Authors: Alison Croggon
“We shall have to count on their not knowing,” Cadvan had said at the time. But the closer they drew to the mountains, the greater seemed their risk. Maerad’s murder of the Bard had increased their danger sevenfold: it would be widely known by now that they had been in the north of Annar, although Cadvan considered that the Bards would think it most likely that they were heading for his home School of Lirigon. The Light may well be already hunting them through West Lirhan, and it was not unlikely that others might guess they intended to go to Zmarkan; the Dark had been one step ahead of them all along.

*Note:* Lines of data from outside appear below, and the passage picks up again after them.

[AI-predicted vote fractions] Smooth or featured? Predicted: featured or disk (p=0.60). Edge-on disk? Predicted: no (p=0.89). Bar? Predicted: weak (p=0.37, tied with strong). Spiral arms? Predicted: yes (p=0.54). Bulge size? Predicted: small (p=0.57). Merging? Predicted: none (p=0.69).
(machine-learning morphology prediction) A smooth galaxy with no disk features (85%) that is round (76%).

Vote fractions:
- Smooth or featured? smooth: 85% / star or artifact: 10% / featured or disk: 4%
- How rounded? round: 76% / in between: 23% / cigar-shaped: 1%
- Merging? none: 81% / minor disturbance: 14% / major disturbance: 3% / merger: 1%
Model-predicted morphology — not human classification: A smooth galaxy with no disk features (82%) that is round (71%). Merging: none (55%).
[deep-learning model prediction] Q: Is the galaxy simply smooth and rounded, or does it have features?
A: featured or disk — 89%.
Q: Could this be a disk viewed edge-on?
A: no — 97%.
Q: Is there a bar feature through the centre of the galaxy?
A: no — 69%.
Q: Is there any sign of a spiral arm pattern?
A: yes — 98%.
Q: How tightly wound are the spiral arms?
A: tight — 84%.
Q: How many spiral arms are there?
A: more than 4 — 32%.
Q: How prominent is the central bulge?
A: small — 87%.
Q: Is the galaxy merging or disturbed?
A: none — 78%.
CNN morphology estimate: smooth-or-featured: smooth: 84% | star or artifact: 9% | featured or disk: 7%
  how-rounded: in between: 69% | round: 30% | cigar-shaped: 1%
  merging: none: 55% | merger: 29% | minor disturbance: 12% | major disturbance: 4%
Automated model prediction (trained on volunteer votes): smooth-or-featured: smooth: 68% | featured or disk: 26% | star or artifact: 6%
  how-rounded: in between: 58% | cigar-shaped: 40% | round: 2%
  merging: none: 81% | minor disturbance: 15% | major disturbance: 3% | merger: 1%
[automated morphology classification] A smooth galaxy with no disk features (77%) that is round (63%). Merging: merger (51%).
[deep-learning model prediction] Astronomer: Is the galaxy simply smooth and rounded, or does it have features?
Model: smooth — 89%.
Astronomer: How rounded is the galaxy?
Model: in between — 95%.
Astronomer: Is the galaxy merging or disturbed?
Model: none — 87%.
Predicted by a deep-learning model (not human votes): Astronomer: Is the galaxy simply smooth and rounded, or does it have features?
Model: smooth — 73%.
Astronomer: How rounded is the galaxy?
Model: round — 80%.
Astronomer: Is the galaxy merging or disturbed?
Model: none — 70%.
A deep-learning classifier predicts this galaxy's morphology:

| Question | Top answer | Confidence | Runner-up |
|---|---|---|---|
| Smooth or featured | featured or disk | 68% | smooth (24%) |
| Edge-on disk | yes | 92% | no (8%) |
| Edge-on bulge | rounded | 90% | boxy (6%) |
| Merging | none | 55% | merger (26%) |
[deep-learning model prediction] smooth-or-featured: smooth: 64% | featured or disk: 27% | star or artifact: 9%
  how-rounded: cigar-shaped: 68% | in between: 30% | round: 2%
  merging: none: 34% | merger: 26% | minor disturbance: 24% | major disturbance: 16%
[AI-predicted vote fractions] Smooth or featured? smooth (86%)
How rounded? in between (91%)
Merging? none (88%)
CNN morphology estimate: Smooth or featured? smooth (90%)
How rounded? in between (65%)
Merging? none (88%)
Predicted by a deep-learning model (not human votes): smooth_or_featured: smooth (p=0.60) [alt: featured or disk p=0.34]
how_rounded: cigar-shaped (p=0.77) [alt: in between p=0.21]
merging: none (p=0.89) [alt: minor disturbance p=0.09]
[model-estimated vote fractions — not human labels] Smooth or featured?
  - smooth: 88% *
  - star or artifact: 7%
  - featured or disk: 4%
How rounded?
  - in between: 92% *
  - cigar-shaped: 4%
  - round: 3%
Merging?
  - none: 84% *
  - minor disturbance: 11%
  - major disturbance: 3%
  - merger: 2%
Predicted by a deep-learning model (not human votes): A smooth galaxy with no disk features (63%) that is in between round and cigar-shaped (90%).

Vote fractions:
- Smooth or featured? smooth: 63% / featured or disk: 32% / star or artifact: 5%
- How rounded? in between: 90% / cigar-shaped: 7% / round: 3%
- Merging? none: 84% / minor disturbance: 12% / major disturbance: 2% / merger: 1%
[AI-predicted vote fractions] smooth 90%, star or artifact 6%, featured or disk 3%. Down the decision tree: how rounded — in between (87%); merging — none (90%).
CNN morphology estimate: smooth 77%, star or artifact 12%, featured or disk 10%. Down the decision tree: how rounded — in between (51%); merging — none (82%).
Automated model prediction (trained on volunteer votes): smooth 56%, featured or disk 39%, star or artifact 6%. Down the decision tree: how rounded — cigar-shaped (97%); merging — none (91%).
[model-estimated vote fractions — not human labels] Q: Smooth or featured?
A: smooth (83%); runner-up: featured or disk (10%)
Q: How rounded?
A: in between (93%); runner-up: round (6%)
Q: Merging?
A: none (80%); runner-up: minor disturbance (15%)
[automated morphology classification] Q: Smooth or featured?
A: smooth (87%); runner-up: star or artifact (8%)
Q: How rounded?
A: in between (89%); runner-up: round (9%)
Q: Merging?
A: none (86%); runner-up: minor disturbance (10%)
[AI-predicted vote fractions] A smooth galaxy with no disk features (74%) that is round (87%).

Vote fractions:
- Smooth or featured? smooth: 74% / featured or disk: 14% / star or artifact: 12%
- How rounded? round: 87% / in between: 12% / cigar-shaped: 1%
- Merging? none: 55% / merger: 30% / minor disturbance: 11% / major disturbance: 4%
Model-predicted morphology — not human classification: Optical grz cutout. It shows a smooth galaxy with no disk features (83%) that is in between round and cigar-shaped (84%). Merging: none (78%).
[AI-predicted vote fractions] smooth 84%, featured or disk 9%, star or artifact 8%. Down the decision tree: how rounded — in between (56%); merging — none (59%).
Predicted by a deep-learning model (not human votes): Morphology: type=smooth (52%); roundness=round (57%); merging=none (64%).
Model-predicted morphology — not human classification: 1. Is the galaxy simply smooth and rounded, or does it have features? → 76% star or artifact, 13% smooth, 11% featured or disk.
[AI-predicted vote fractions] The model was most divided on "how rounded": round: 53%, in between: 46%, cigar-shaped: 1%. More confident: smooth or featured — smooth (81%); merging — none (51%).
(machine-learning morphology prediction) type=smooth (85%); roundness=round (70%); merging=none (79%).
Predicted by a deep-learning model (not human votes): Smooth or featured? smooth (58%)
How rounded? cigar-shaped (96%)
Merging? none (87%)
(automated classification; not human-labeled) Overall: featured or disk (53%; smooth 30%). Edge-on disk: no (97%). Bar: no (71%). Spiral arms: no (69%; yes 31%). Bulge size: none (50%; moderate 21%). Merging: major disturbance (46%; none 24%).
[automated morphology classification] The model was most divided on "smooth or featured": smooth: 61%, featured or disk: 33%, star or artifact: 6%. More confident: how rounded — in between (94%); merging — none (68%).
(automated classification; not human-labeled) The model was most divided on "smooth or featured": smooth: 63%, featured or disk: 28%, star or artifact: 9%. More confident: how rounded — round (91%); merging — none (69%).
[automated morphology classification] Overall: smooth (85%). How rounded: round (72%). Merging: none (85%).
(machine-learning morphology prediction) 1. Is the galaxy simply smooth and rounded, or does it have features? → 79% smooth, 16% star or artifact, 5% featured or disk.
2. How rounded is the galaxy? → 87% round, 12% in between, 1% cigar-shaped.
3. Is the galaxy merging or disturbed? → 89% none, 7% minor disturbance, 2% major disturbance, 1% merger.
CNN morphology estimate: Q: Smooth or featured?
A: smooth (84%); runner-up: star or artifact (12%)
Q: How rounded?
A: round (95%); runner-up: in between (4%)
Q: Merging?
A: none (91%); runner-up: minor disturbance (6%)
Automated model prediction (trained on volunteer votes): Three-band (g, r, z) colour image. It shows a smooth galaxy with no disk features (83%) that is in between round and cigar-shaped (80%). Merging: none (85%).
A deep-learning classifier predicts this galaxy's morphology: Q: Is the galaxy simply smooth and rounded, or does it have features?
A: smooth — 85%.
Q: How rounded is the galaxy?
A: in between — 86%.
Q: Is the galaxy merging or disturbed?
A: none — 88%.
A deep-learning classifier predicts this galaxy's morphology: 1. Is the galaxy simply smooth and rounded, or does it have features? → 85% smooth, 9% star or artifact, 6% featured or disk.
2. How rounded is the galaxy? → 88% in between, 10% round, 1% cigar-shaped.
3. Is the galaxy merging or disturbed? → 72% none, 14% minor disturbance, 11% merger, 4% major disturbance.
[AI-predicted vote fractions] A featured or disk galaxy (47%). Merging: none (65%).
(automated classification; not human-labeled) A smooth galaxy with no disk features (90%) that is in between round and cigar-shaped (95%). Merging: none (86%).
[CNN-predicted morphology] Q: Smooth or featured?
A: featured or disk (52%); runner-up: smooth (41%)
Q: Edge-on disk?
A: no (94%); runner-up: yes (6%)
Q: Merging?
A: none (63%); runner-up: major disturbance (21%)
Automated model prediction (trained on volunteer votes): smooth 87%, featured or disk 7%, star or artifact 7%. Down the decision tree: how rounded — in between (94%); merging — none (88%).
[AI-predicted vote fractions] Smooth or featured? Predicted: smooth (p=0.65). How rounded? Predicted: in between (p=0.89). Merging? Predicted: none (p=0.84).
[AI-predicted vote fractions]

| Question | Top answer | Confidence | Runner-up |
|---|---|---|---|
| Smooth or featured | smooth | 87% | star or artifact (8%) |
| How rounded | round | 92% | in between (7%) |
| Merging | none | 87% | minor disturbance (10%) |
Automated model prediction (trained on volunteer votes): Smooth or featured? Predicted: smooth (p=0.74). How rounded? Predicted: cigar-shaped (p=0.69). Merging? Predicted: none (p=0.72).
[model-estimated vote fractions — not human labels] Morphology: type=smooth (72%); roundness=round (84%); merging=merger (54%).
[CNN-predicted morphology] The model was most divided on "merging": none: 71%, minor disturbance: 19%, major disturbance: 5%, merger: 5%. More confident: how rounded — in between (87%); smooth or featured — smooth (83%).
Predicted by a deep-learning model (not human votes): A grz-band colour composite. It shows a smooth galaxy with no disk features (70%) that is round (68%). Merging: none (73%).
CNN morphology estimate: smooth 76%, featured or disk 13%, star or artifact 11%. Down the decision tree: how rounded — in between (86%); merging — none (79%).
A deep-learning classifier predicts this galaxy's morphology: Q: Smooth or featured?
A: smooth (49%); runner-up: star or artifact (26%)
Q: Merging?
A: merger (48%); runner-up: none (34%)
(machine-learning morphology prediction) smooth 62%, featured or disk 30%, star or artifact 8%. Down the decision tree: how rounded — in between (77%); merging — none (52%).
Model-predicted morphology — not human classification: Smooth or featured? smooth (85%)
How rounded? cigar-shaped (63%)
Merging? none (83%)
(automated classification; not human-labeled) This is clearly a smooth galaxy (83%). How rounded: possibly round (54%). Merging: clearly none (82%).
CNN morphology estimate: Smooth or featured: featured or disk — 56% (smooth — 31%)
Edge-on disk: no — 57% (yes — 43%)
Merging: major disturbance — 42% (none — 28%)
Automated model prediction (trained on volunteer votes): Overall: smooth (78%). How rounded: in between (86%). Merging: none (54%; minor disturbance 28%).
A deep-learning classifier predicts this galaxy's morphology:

THE mountains seemed to emerge from their swathe of distance all at once, as if the leagues of hazy air that had held them at bay, making them seem mere pictures and not real things at all, had suddenly drawn themselves up like veils and vanished. From the foot of the mountains, riding eastward along the Osidh Elanor, it was as if the eye could not take in such vastness. From here Maerad could see only the lesser peaks, and even they looked grim and forbidding. They dwarfed the Lamedon, and even the mountains of the Osidh Annova, where she had spent her childhood in slavery, and she couldn’t see the heights that rose behind them at all.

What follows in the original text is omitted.